All-In PodcastJensen Huang: Why cheap chips still produce expensive tokens
Via Groq, Nvidia routes each inference step to the right chip. Vera Rubin targets agentic racks; Huang's key metric is token cost, not the datacenter price tag.
CHAPTERS
Jensen Huang at GTC: Nvidia’s shift from GPU maker to “AI factory” company
The hosts welcome Jensen Huang and frame the conversation around Nvidia’s rapid expansion and influence across the AI ecosystem. Jensen sets the tone: Nvidia’s roadmap is laid out years ahead at GTC, and the company now thinks in terms of end-to-end AI computing factories rather than standalone GPUs.
- •GTC as the venue where Nvidia previews strategy years in advance
- •Reframing Nvidia from a GPU company to an AI factory/infrastructure company
- •The coming computing era is defined by diverse workloads, not a single model type
- •Nvidia’s ambition is to provide the full stack across the AI lifecycle
Groq acquisition and “disaggregated inference” as the driver of the inference explosion
Jensen explains why inference has become the most complex computing problem today and why disaggregating the inference pipeline matters. He describes the “Dynamo” operating system concept for AI factories and how adding Groq enables placing the right workload on the right silicon.
- •Dynamo: Nvidia’s “operating system” for the AI factory concept
- •Disaggregated inference: splitting inference stages across different GPUs/chips
- •Inference pipelines are complex and require heterogeneous compute resources
- •Groq added as another processor option in a broader heterogeneous system
From LLMs to agents: why data centers now need heterogeneous racks (Vera Rubin era)
The discussion moves from plain LLM serving to agentic workloads that hammer memory, storage, tools, and multi-model orchestration. Jensen argues this diversity is why next-gen systems like Vera Rubin are designed for heterogeneous compute, networking, and storage processing at scale.
- •Agentic workloads: working memory, long-term memory, tool use, multi-agent collaboration
- •Data center now runs many model types: large/small LLMs, diffusion, autoregressive, etc.
- •Vera Rubin designed to handle diverse, mixed workloads
- •TAM expansion: more racks devoted to storage processors, networking, CPUs, and Groq-like accelerators
Three-computer architecture: training, simulation/Omniverse, and edge robotics
Jensen outlines a simple mental model: AI requires separate systems for training, physics-based simulation/evaluation, and edge deployment. He highlights Omniverse as the “virtual gym” for robots and stresses the breadth of edge form factors—from cars to teddy bears to telecom base stations.
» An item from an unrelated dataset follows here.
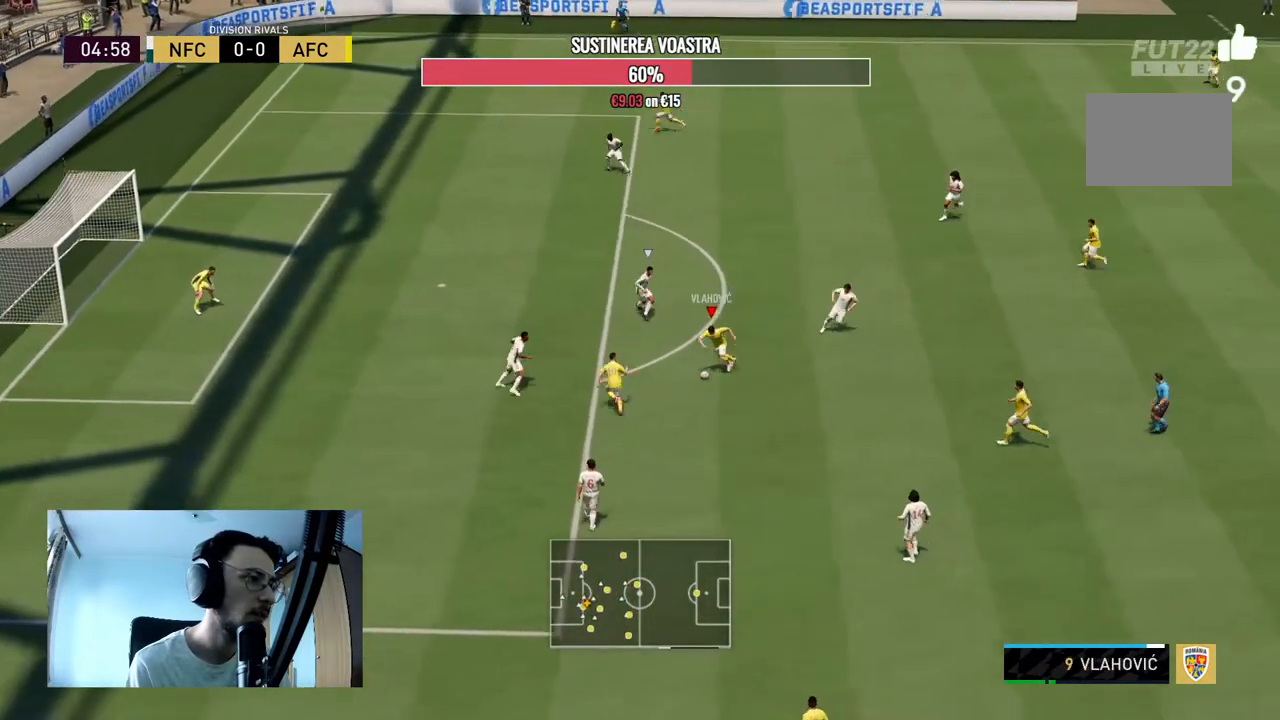
{"dt_ms": 500, "buttons": [], "left_stick": "down-left", "right_stick": "center", "events": [[33, "A", "up"], [267, "left_stick", "left"], [467, "left_stick", "down-left"]]}
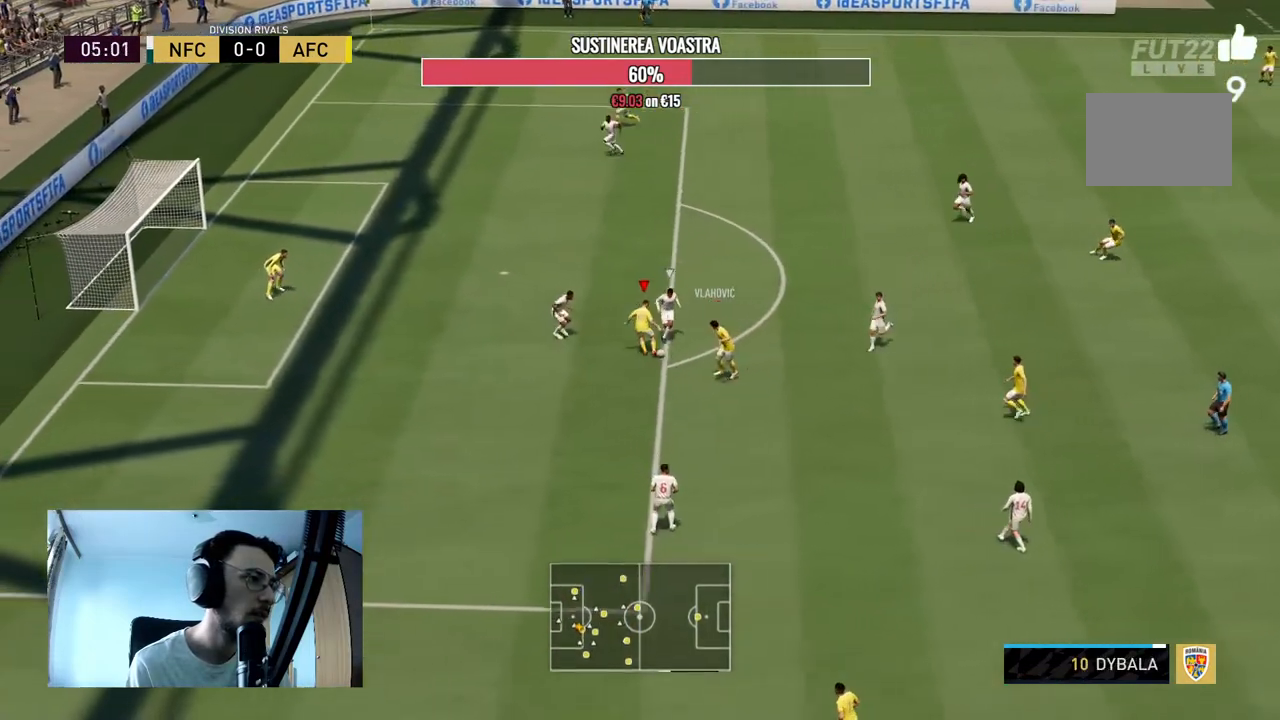
{"dt_ms": 500, "buttons": [], "left_stick": "down-left", "right_stick": "center", "events": [[133, "left_stick", "down"], [300, "left_stick", "down-left"]]}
- •Three computers: training, simulation/evaluation (Omniverse), and edge/robotics computer
- •Physics-accurate simulation is essential for robots and autonomy
- •Edge AI spans cars, robots, consumer devices, and embedded systems
- •Telecom base stations as a future extension of AI infrastructure (a $2T industry transformation)
Token economics vs. factory sticker price: why expensive factories can yield cheaper tokens
Responding to concerns about Nvidia systems costing more than alternatives, Jensen argues price comparisons confuse capex with unit economics. The key metric is token cost, and Nvidia claims system-level efficiency and throughput can make a bigger factory the cheapest way to produce inference.
- •Don’t equate factory capex with cost per token
- •Non-chip costs (land, power, shell, cooling, networking) dominate data center budgets
- •Throughput/efficiency can overwhelm headline hardware price differences
- •“Even free chips aren’t cheap enough” if they lag state-of-the-art system performance
How Jensen makes decisions: choosing problems that are ‘insanely hard’ and uniquely Nvidia
Jensen describes his CEO framework: pursue only problems that are extremely difficult, not yet solved, and aligned with Nvidia’s special capabilities. He emphasizes that meaningful invention requires enduring “pain and suffering,” and that difficulty is a competitive moat.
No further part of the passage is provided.